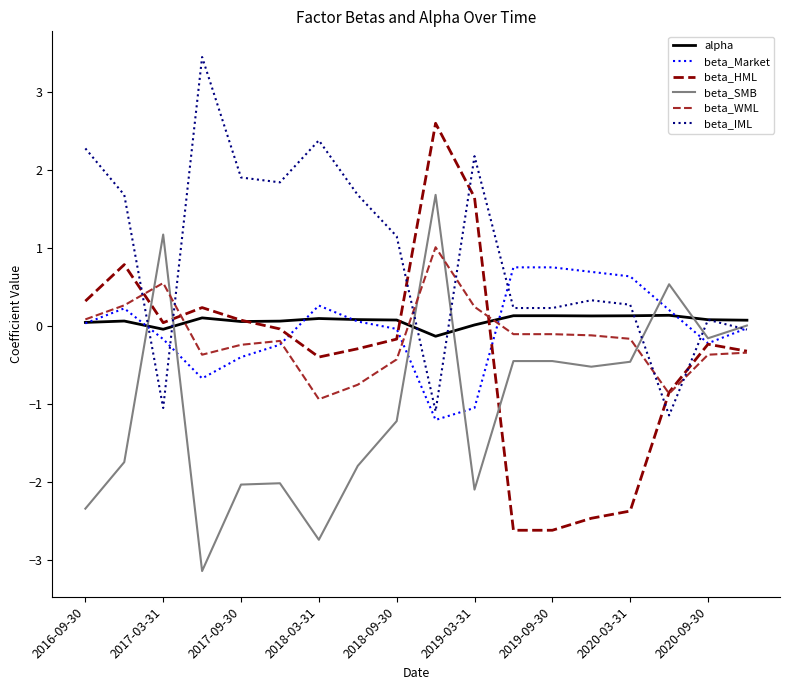

What is the lowest value of the beta_HML series?

-2.6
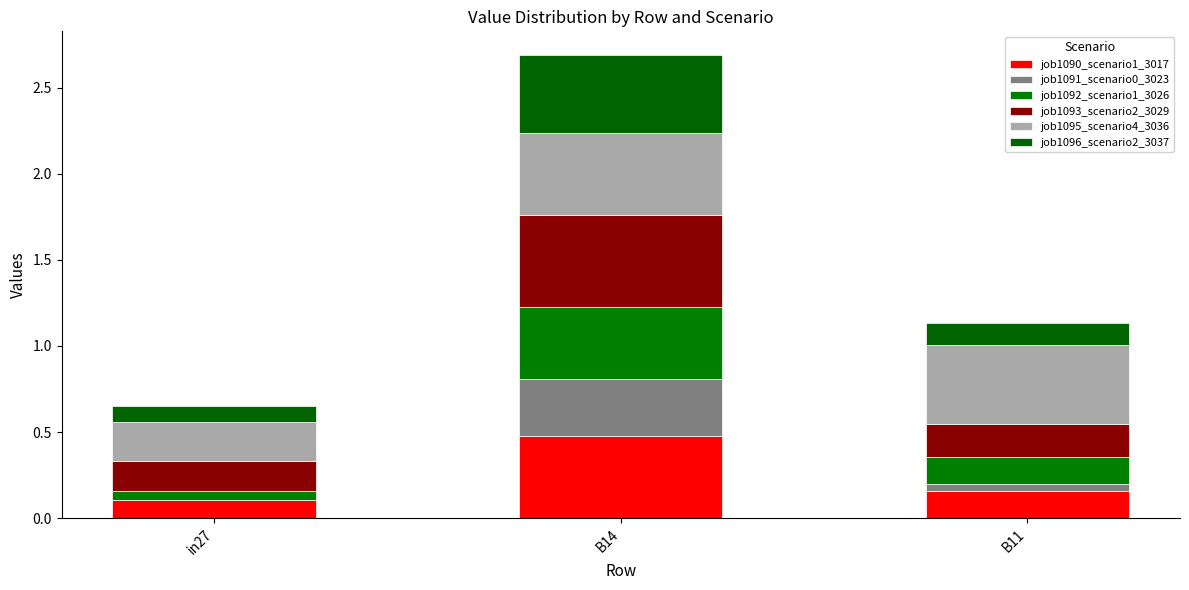

Does the chart contain stacked bars?

Yes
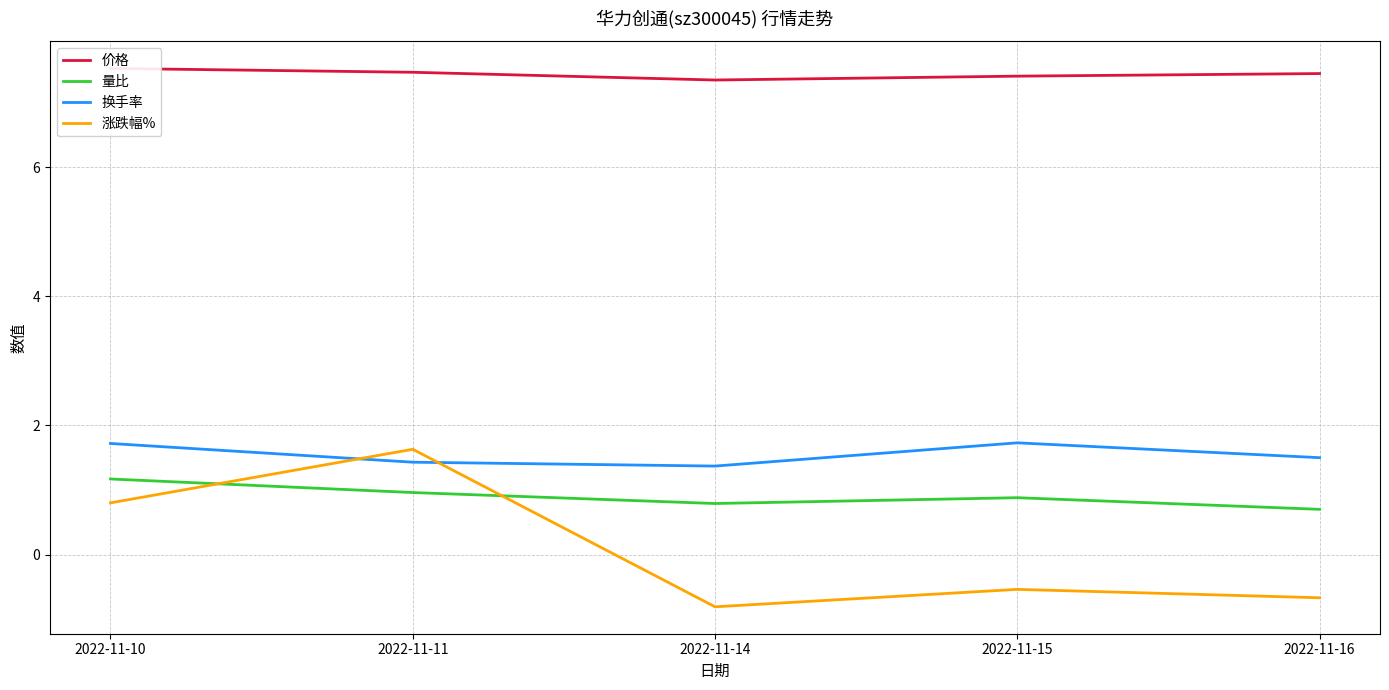

What is the value of the 价格 point at the 4th from the left?

7.4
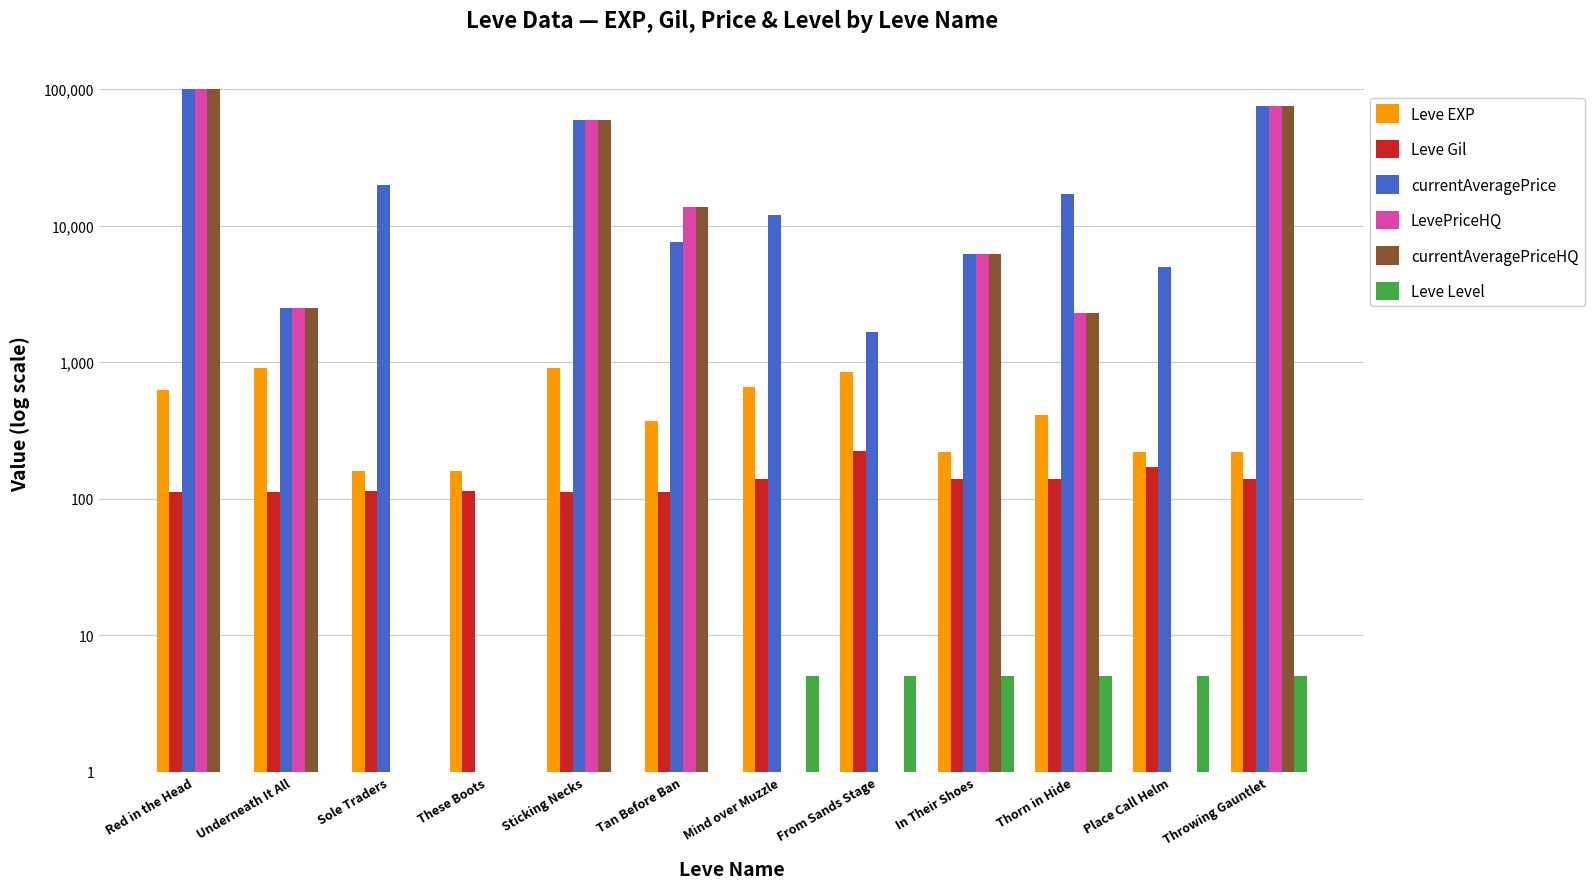

Reading left to right, transcribe all the data shown in this chart.

Leve EXP: 630	900	160	160	900	370	660	840	220	410	220	220
Leve Gil: 112	112	113	113	112	112	140	224	140	140	170	140
currentAveragePrice: 99999	2500	19898	0	58880	7600	12028	1670	6150	17050	5000	74768
LevePriceHQ: 99999	2500	0	0	58880	13561	0	0	6150	2300	0	74768
currentAveragePriceHQ: 99999	2500	0	0	58880	13561	0	0	6150	2300	0	74768
Leve Level: 1	1	1	1	1	1	5	5	5	5	5	5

+--

◆ What is required
Can you give the lines of the records running from the line containing "Does the chart contain stacked bars?" (that line included) through the very end as a JSON list of strings, one string per line, with blank lines and the pictures left out?

◆ Solution to this task
[
  "Does the chart contain stacked bars?",
  "Yes",
  "What is the value of the 价格 point at the 4th from the left?",
  "7.4",
  "Reading left to right, transcribe all the data shown in this chart.",
  "Leve EXP: 630\t900\t160\t160\t900\t370\t660\t840\t220\t410\t220\t220",
  "Leve Gil: 112\t112\t113\t113\t112\t112\t140\t224\t140\t140\t170\t140",
  "currentAveragePrice: 99999\t2500\t19898\t0\t58880\t7600\t12028\t1670\t6150\t17050\t5000\t74768",
  "LevePriceHQ: 99999\t2500\t0\t0\t58880\t13561\t0\t0\t6150\t2300\t0\t74768",
  "currentAveragePriceHQ: 99999\t2500\t0\t0\t58880\t13561\t0\t0\t6150\t2300\t0\t74768",
  "Leve Level: 1\t1\t1\t1\t1\t1\t5\t5\t5\t5\t5\t5"
]